> **Extrait de page**:
* * *
Vademecum du « programme ECLAIR » – juin 2011

Ce texte ministériel, qui a vocation à entériner le passage des RAR aux ECLAIR, inscrit sans surprise un nouveau recul pour la réussite des enfants issus de classes populaires et la démocratisation de l’Ecole Française. Mais pas seulement ! Il ouvre l’expérimentation à grande échelle d’un fonctionnement ultralibéral de l’Ecole, avec une très forte autonomie des établissements et un pilotage par les résultats : incitation à « l’initiative » (innovation voire dérogation) locale sous condition de contrat d’objectifs qui conditionne la répartition des moyens et le recrutement des personnels sur profil.
* * *
> **Activités**:
1) Dans l'extrait de page sur le programme ECLAIR, quel passage le texte ministériel doit-il entériner ?
2) Selon l'extrait de page, que fait le texte ministériel, ou que doit-il faire ? Listez chaque action.

> **Données fournies**:
* * *
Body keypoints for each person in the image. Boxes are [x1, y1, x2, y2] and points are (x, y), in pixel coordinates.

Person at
* * *
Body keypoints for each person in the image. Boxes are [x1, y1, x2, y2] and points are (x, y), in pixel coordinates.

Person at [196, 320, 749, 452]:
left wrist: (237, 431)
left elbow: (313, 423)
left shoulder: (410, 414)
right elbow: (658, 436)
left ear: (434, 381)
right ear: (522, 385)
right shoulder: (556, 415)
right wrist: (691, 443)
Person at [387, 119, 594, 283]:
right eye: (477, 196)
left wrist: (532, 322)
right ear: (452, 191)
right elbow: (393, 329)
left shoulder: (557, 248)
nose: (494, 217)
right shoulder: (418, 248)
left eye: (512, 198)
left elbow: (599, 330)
* * *
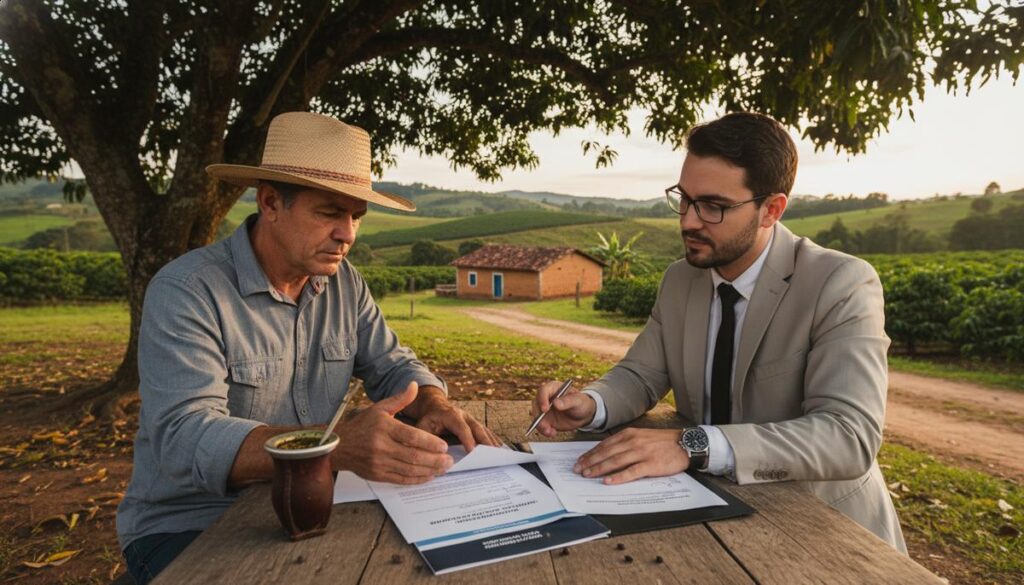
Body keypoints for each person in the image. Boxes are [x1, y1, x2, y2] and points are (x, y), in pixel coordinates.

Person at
* * *
> **Vos réponses**:
1) Le passage des RAR aux ECLAIR.

2)
- Il a vocation à entériner le passage des RAR aux ECLAIR.
- Il inscrit un nouveau recul pour la réussite des enfants issus de classes populaires et la démocratisation de l'Ecole Française.
- Il ouvre l'expérimentation à grande échelle d'un fonctionnement ultralibéral de l'Ecole.